Stroudsburg Trust Co., 35 A.2d 341, 343 (Pa. 1944) (“There are a few jurisdictions in

       6
        The facts indicate that consideration (required to enforce an agreement to
negotiate in good faith) may have been lacking. As B&P concedes, promissory estoppel
is “simply a different way of finding the consideration necessary to support the agreement
to negotiate in good faith.” Appellant’s Br. at 44.

                                              11
which, in cases of deceit and fraud, plaintiff is allowed the value of his bargain. But such

is not the rule in Pennsylvania. Here he can recover only his actual loss.”); GMH Assocs.

v. Prudential Realty Group, 752 A.2d 889, 905 (Pa. Super. Ct. 2000) (stating in a dictum

that the “only manner of damages available for a successful plaintiff in an action for fraud

is actual loss, and not benefit of the bargain” (citing Delahanty, 464 A.2d at 1257)). B&P

seeks to recover the profits it would have received had Grand Sasso’s (and Woody’s and

Thomas’s) purported misrepresentations been true. In other words, B&P seeks the benefit

of a bargain that never materialized — anticipated profits flowing from purchase of the

Property. This type of recovery is prohibited in Pennsylvania.

       Accordingly, we disagree with B&P’s contention that case law supports its position

that benefit of the bargain damages are recoverable under a fraud claim. In Jahanshahi v.

Centura Development Co., 816 A.2d 1179 (Pa. Super. Ct. 2003), the discussion of lost

profits was in the context of breach of contract, not fraud. The opinion, in a dictum, refers

to “[d]amages for lost profits, like other contract damages,” id. at 1184 (citation and

quotations omitted), and states that plaintiffs “sought to offer an opinion about the profits

lost when [defendant] cancelled the lease agreement.” Id. at 1185. The Court also

engaged in a lengthy statute of frauds analysis, an analysis that would be unnecessary if it

were a fraud case. Id. at 1189-90. In short, Jahanashahi in no way indicates an intention

to deviate from the Delahanty rule that benefit of the bargain damages are not recoverable

in a fraud case. Any other interpretation would run counter to the controlling

                                              12
Pennsylvania Supreme Court precedent in Peters that predates Delahanty by nearly 40

years.

         Similarly, Tunis Brothers Company v. Ford Motor Company, 952 F.2d 715 (3d Cir.

1992), discusses and explicitly approves of the actual loss standard. “In addressing the

compensatory damages issue, the court in Delahanty observed that ‘[u]nder Pennsylvania

law, in an action based on fraud, the measure of damages is “actual loss,” . . . and not the

benefit, or value, of that bargain.’” Id. at 735 (citations and quotations omitted).

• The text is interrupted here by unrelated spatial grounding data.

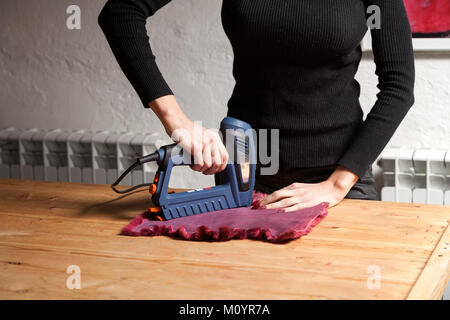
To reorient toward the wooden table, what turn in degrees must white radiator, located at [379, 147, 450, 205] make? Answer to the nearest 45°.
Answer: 0° — it already faces it

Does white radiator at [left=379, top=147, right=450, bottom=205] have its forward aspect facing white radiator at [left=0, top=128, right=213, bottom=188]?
no

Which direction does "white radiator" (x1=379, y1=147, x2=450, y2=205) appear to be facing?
toward the camera

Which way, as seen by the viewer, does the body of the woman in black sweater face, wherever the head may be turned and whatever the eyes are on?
toward the camera

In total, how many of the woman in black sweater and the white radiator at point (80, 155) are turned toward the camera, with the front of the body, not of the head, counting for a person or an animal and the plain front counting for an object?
2

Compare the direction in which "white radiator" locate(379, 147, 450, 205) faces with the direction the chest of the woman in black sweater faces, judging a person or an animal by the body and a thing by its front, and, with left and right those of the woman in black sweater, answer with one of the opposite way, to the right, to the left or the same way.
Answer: the same way

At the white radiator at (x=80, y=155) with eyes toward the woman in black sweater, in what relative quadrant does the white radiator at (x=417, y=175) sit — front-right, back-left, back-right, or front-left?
front-left

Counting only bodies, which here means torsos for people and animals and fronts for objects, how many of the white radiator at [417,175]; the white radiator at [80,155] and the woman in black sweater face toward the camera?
3

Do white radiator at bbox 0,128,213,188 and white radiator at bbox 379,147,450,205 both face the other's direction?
no

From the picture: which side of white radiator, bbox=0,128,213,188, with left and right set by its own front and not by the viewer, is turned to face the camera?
front

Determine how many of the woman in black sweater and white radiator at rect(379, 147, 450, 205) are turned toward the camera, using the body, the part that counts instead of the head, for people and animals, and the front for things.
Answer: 2

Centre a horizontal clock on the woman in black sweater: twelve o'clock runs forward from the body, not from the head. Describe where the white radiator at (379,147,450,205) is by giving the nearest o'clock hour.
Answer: The white radiator is roughly at 7 o'clock from the woman in black sweater.

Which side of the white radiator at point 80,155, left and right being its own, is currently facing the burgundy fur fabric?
front
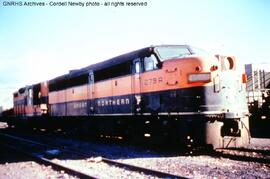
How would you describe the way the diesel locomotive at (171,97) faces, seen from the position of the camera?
facing the viewer and to the right of the viewer
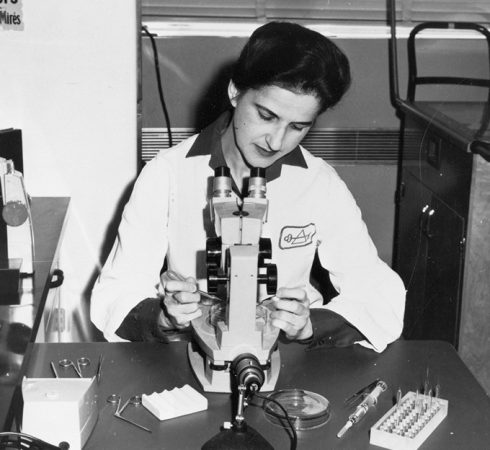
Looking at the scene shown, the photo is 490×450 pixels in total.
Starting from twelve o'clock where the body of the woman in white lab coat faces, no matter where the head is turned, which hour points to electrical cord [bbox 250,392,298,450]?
The electrical cord is roughly at 12 o'clock from the woman in white lab coat.

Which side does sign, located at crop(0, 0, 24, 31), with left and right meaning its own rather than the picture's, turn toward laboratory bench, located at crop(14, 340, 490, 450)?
front

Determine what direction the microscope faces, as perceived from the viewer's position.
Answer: facing away from the viewer

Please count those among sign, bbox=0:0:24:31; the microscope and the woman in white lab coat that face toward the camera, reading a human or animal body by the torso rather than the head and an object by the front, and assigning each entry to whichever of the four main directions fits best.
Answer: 2

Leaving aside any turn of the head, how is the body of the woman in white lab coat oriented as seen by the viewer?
toward the camera

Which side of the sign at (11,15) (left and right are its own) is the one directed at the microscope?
front

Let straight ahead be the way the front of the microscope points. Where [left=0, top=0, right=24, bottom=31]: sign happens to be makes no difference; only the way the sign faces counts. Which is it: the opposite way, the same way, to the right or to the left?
the opposite way

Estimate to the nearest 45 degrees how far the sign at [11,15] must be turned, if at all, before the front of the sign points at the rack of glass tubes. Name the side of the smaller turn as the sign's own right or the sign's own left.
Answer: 0° — it already faces it
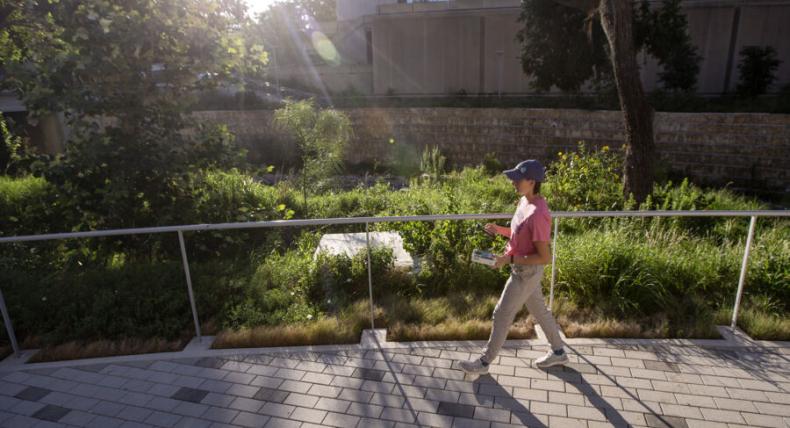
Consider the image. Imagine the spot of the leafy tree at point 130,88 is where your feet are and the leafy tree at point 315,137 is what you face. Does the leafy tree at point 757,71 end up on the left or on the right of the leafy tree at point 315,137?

Therefore, to interpret Tunis Brothers as supporting benefit of the bargain damages in a

fraud case is to conclude that the case misapplied the very legal standard it espoused. This

Tunis Brothers obviously did not do.

                                           *****

         In this context, we affirm the District Court’s decision dismissing B&P’s claims for

lost profits.7

         7
        Despite failing to file a notice of appeal, Woody and Thomas Abbonizio filed a
separate brief, arguing entitlement to judgment on alternative grounds. Because we
conclude that B&P is not entitled to lost profits, we need not reach the merits of the
Abbonizios’ arguments or the question of whether we have jurisdiction to consider them.